By Donna Beth Weilenman
Martinez News Gazette
Special to the Herald
California Attorney General Xavier Becerra announced he is seeking an injunction to block Valero Energy Corporation from buying the Martinez petroleum terminal, a purchase he called “anti-competitive behavior” and “unacceptable.”
A court hearing on the motion is expected to take place next month.
Becerra made the announcement Thursday in San Francisco, saying if Valero’s purchase of the Martinez terminal from Plains All American Pipeline goes forward, all significant Northern California petroeum terminals would be owned by refineries, and that could drive up California gasoline prices further.
Those prices already are expected to increase Nov. 1 after Gov. Jerry Brown signed a new law that increases taxes on both gasoline and diesel fuel and adds other fees to vehicle operations.
“We believe this is not only critical for all California consumers, but indispensable for keeping competition,” Becerra said.
“If the final independent petroleum terminal is bought, suppliers can manipulate the market to dictate prices,” he said. “We’re not trying to stop companies from doing business. We’re trying to protect consumers.”
His statement continued, “As the state’s chief law enforcement officer, I’m committed to ensuring that we have a thriving and competitive marketplace.”
Valero has expressed interest in buying both the Martinez and the Richmond terminals, which the company had to give up in 2005 in order to proceed with its purchase of the terminals’ previous owner.
However, Becerra wants to halt the purchase only of the Martinez terminal, for which he’s requesting a preliminary injunction.
Spokespersons for both Valero Energy and Plains All American Pipeline have insisted the two companies are not in competition with each other, pointing out that
Becerra was stymied earlier this month when he requested a temporary restraining order to block the sale. His motion was denied when the Federal Trade Commission (FTC) decided the sale could proceed.
Ironically, the FTC had been a factor in a 2005 Valero transaction. The Commission initially objected to Valero’s desire to buy Kaneb Services and Pipe Line Partners, a $2.8 billion deal.
The resulting anti-trust settlement required Valero to give up any claim to the Martinez and Richmond terminals that Kaneb owned.
California’s then-Attorney General Bill Lockyer forced Valero to sell the two terminals to resolve objections to the transaction.
Another provision of the 2005 settlement required Valero to increase storage at its Benicia refinery to a total of 900,000 barrels. Valero also had to stop leasing crude oil storage tanks at the Martinez terminal. In exchange for those concessions, the FTC removed its objection to the purchase.
Valero and Plains representatives have disputed Becerra’s contention that the new proposed sale of the Martinez terminal to Valero would raise fuel prices.
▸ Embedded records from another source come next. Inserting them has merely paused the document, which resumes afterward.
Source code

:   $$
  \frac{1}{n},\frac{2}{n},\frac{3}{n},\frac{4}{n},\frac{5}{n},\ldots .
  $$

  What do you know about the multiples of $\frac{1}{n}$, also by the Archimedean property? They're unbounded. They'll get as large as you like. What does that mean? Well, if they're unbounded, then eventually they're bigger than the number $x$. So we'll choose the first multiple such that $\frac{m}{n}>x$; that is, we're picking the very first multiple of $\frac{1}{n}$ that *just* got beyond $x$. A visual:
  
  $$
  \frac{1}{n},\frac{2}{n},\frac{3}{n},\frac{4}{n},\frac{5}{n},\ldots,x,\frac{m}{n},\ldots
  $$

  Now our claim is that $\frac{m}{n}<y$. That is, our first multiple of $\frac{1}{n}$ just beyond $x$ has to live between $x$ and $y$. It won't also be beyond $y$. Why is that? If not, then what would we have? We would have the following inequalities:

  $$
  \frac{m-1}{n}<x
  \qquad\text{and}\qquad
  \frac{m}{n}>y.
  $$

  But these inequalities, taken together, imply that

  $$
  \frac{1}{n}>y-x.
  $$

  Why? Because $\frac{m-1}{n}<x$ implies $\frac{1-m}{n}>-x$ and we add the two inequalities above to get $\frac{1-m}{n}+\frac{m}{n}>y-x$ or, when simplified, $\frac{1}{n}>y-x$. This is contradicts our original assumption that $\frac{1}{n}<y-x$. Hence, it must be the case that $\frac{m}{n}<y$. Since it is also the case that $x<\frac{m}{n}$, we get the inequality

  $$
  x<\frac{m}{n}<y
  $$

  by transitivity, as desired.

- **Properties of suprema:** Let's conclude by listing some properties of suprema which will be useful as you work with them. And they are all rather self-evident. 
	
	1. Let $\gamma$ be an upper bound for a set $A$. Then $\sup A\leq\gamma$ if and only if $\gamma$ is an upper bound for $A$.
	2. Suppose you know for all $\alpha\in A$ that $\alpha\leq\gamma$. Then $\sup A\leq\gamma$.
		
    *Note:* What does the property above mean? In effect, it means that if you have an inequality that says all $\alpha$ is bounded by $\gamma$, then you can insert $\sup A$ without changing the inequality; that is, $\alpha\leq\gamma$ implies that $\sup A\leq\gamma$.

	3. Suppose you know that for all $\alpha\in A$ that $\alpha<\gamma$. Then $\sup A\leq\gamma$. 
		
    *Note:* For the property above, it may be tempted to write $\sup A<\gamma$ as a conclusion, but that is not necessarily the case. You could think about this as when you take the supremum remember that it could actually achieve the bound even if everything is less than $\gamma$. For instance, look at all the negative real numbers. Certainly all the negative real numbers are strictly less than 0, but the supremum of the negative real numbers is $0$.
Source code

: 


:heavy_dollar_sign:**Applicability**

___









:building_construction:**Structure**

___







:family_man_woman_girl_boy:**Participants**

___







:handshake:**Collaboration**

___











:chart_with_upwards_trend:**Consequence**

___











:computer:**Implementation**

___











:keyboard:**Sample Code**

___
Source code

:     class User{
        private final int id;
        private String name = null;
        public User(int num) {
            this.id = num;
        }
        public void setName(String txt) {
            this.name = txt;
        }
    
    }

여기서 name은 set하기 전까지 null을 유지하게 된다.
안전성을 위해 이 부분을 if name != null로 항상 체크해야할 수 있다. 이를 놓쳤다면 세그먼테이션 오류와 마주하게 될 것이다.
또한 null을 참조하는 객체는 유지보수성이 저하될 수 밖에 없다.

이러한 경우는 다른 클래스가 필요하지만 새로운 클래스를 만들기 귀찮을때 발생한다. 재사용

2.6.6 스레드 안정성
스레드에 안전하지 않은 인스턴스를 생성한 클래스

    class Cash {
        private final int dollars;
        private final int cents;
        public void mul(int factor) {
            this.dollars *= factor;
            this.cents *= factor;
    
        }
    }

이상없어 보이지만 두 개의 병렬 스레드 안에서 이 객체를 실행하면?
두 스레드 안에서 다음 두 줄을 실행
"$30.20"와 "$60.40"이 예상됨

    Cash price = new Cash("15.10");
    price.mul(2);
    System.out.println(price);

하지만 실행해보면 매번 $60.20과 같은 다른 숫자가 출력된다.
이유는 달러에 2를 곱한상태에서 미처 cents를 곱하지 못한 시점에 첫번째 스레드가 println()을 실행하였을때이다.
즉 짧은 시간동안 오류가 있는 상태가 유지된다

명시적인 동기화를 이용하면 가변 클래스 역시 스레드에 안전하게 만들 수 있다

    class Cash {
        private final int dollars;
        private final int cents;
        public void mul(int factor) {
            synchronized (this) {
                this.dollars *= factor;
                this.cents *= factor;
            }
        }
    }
They issued a joint statement saying Valero “plans to meaningfully expand capacity at both the Martinez and Richmond Terminals, which will benefit customers as well as California consumers.”
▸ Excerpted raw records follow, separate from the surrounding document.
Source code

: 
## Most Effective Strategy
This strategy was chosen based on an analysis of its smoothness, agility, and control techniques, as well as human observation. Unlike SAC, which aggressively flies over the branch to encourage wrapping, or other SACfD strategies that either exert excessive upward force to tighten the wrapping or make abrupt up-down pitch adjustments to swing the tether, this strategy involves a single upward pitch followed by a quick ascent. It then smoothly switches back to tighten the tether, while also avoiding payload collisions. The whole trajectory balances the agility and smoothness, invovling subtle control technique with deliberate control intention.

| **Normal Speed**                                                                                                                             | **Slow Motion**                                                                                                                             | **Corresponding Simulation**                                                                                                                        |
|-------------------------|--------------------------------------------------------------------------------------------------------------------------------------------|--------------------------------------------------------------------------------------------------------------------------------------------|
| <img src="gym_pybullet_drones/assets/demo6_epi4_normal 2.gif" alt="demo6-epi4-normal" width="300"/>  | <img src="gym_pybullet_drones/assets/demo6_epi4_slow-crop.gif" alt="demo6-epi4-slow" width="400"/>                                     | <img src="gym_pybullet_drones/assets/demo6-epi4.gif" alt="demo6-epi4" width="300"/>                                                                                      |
The two companies’ statement also promised to fight Becerra, saying “Valero and Plains All American will continue to vigorously defend the planned transaction in federal court.”
Their joint announcement, issued July 12, said Becerra’s filing with the United States District Court for Northern District of California “mischaracterized” the purchase as a “merger.”
Instead, they described the sale as a “proposed transaction involving the acquisition by a subsidiary of Valero Energy Corporation….of two petroleum storage and distribution terminals located in Martinez and Richmond, California, owned by a subsidiary of Plains All American Pipeline.”
The statement added, “It is this proposed acquisition of certain assets that the California Attorney General is seeking to block.”